The environmental benefits resulting from this project have enhanced public perception of TOSA as well as the engineering profession, through the improvement of water quality, prevention of future beach closures due to potential plant upsets, elimination of land and beach impacts during construction, minimizing truck emissions and congestion through barge transport of project’s materials, and creation of an artificial reef from the abandoned portion of the outfall.
The project demonstrates how to combine results of specialized investigations to develop a robust, cost-effective design that will provide many decades of reliable, safe service for a vital asset that has no backup. The new outfall will withstand future environmental conditions in an era of increasing climate change. Improved water quality and the creation of an artificial reef (i.e., former remaining outfall) are important sustainable environmental enhancements that have also resulted from project implementation. The project utilized the latest technologies to do repair vital infrastructure for lower cost and less public disruption.
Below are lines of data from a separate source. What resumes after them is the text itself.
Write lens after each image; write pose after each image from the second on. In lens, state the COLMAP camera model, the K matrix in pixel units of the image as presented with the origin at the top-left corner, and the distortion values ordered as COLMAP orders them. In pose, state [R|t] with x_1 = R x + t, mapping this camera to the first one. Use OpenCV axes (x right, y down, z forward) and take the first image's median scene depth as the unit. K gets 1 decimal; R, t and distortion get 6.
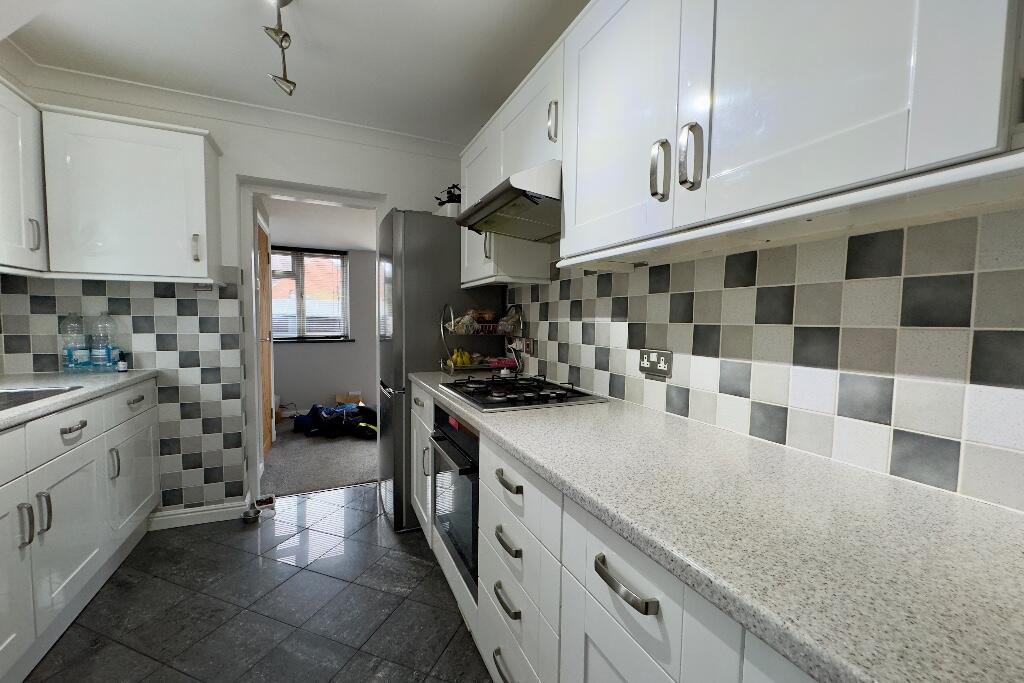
lens RADIAL K [[407.1, 0, 513.5], [0, 407.1, 340.6], [0, 0, 1]] dist [0.000555, -0.000197]
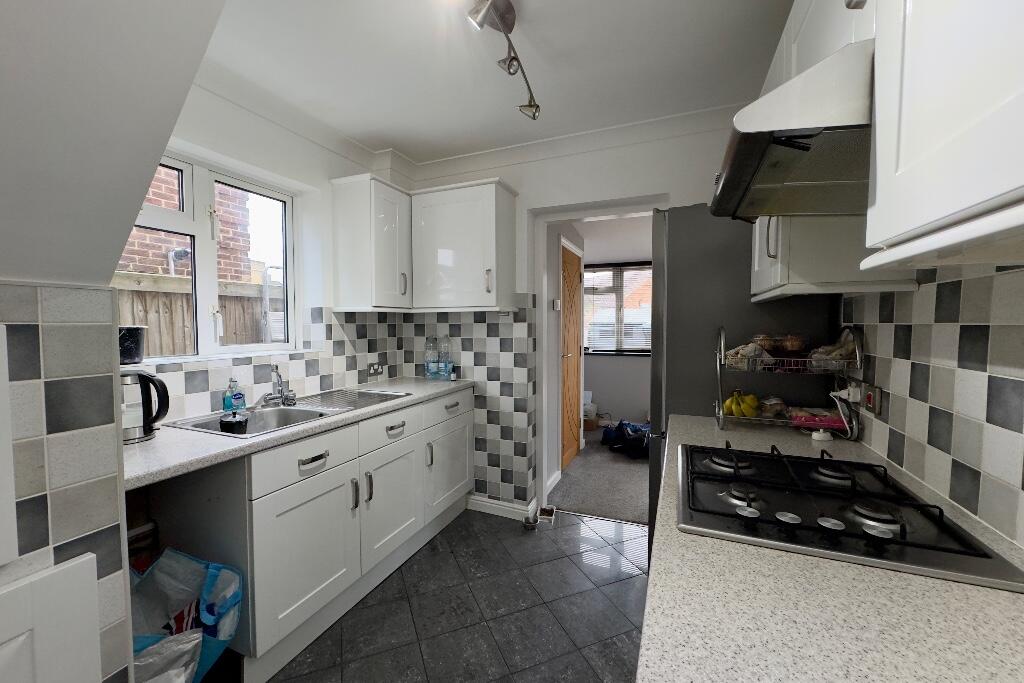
lens RADIAL K [[407.1, 0, 513.5], [0, 407.1, 340.6], [0, 0, 1]] dist [0.000555, -0.000197]
pose [[0.676041, 0.020129, -0.736589, 0.115907], [-0.028793, 0.999585, 0.000889, -0.054674], [0.736301, 0.020607, 0.676340, 0.242522]]
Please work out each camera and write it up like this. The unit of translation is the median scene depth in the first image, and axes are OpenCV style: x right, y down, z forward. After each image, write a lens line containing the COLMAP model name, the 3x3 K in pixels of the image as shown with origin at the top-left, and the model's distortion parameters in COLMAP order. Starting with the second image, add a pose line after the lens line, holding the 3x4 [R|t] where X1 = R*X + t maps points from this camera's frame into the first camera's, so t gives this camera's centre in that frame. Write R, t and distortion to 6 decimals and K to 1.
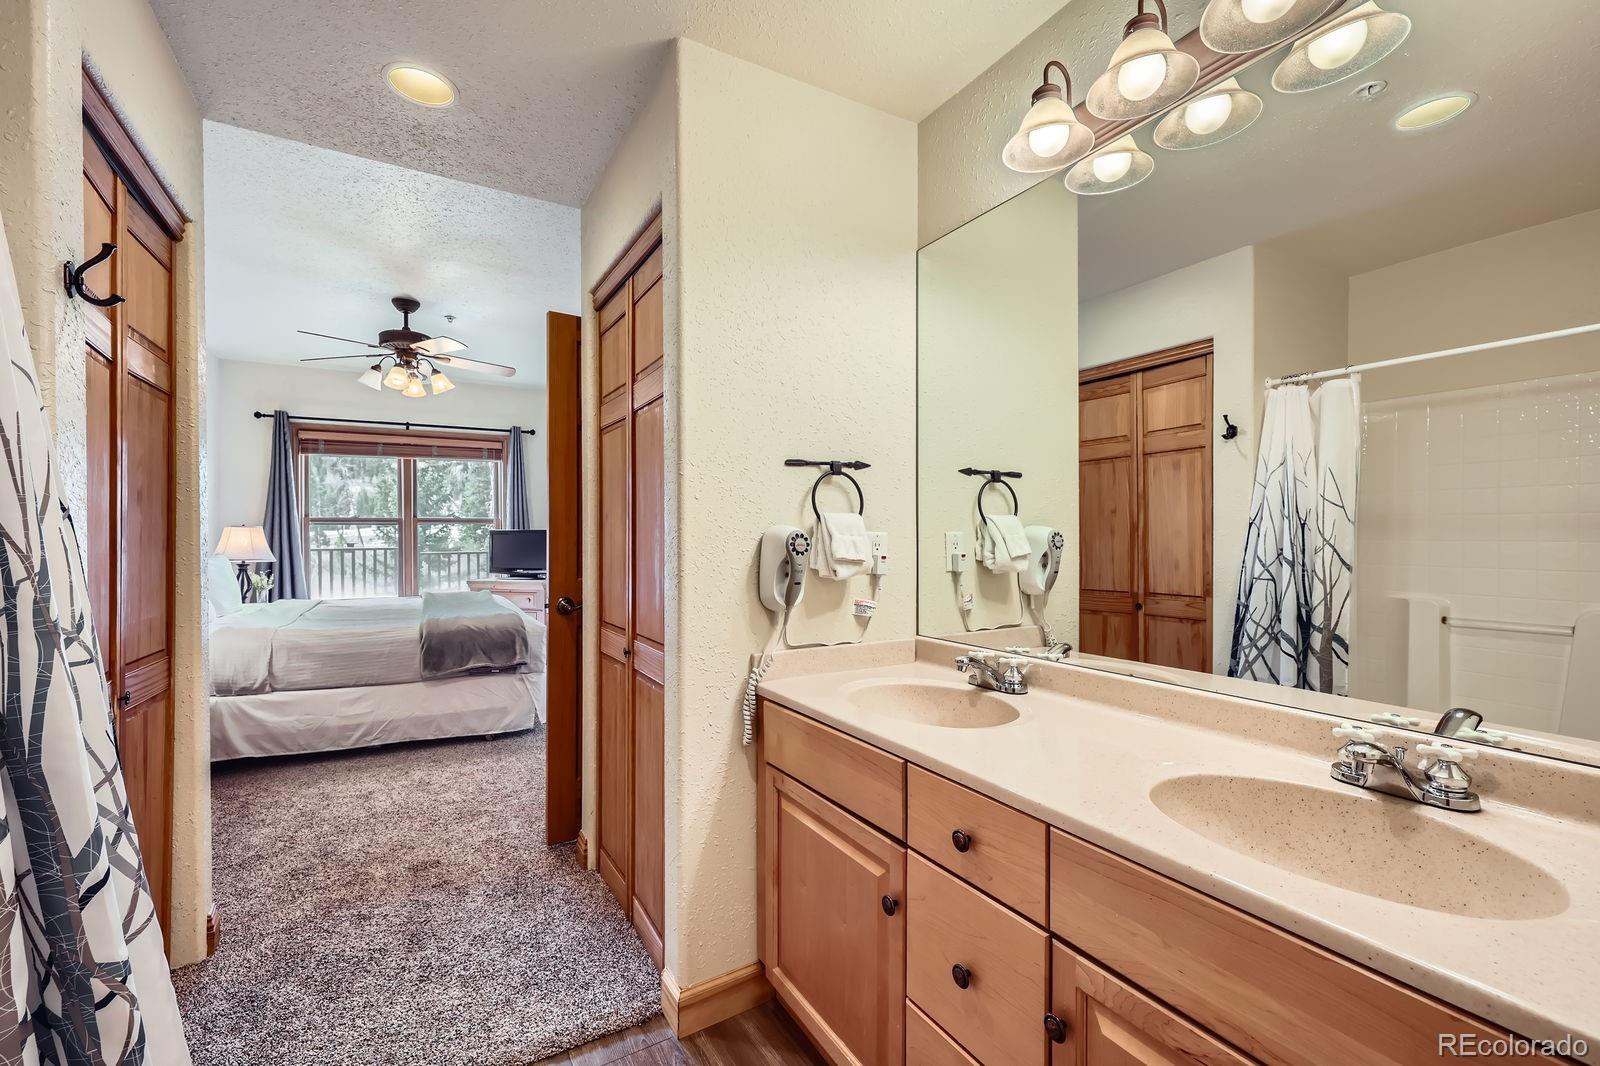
lens RADIAL K [[688.9, 0, 788.4], [0, 688.9, 533.4], [0, 0, 1]] dist [0.000081, -0.000451]
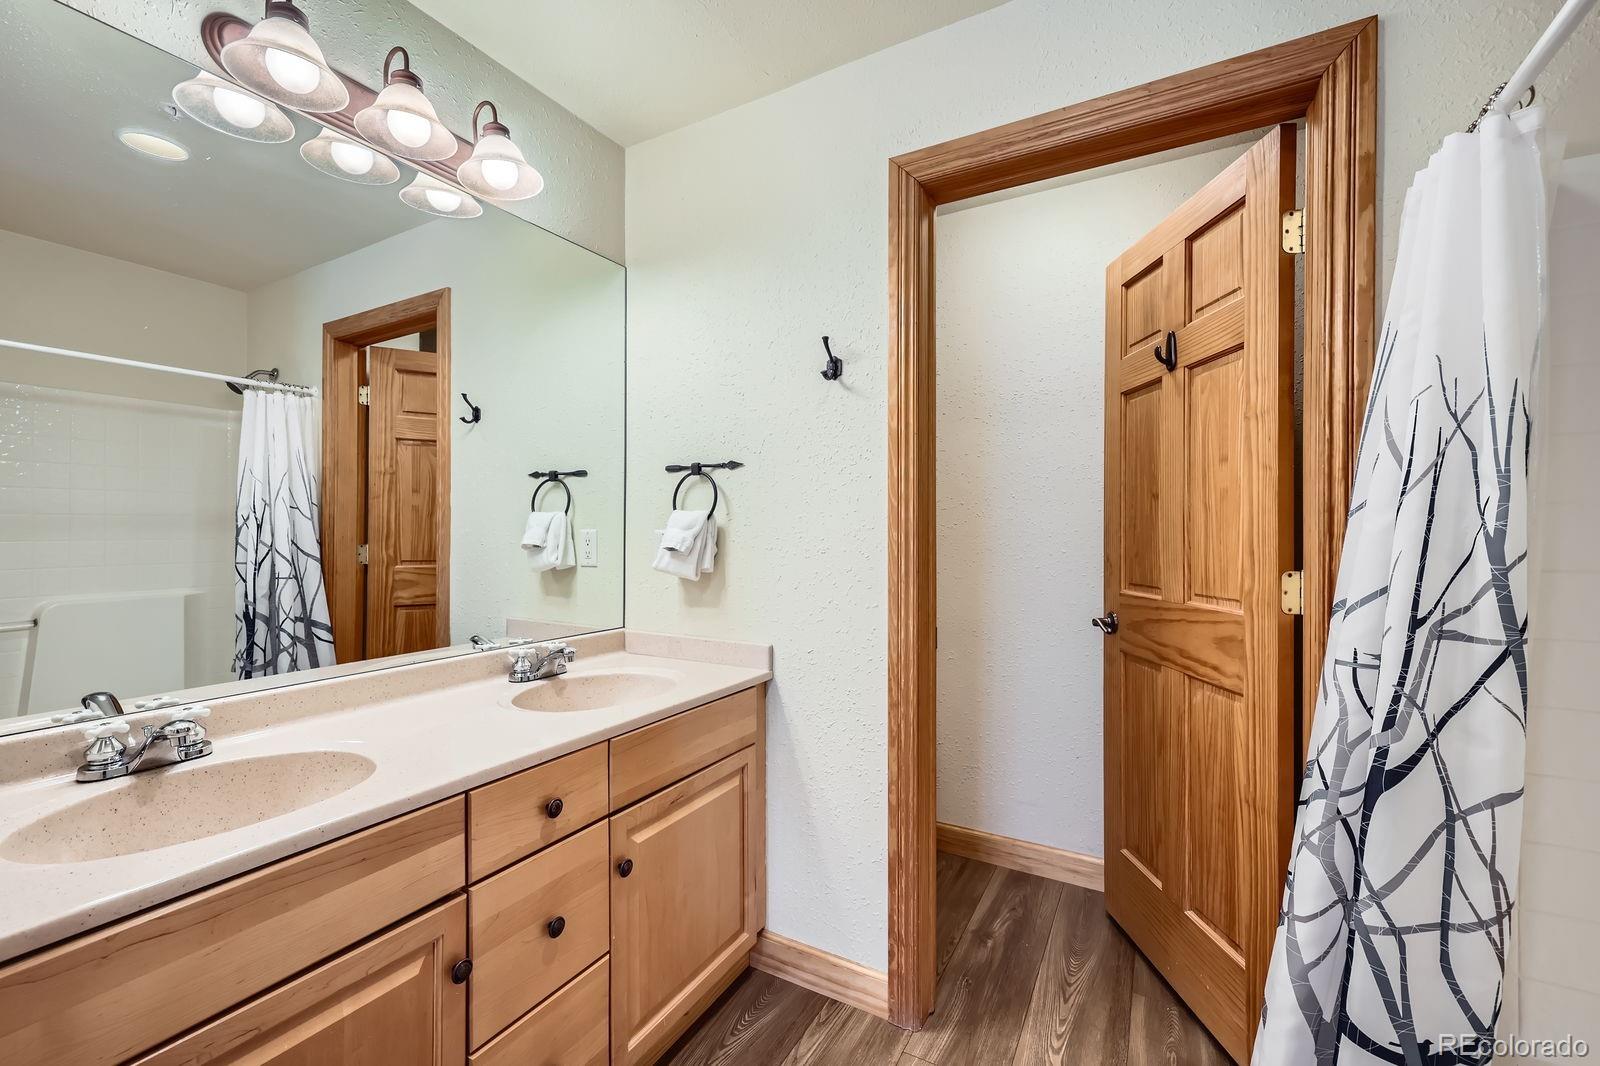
lens RADIAL K [[688.9, 0, 788.4], [0, 688.9, 533.4], [0, 0, 1]] dist [0.000081, -0.000451]
pose [[-0.511526, -0.002508, 0.859264, -0.795442], [0.002431, 0.999988, 0.004366, -0.003552], [-0.859264, 0.004322, -0.511514, 1.092827]]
With the successful demonstration of results using dye testing to prove effective effluent dispersion, the project was completed under budget and ahead of schedule, thus exceeding client expectations. The savings of $30M, achieved by reducing the anticipated scope of pipeline replacement to only 814 feet as a result of the underwater inspection, was also greatly appreciated by the client and the public it serves.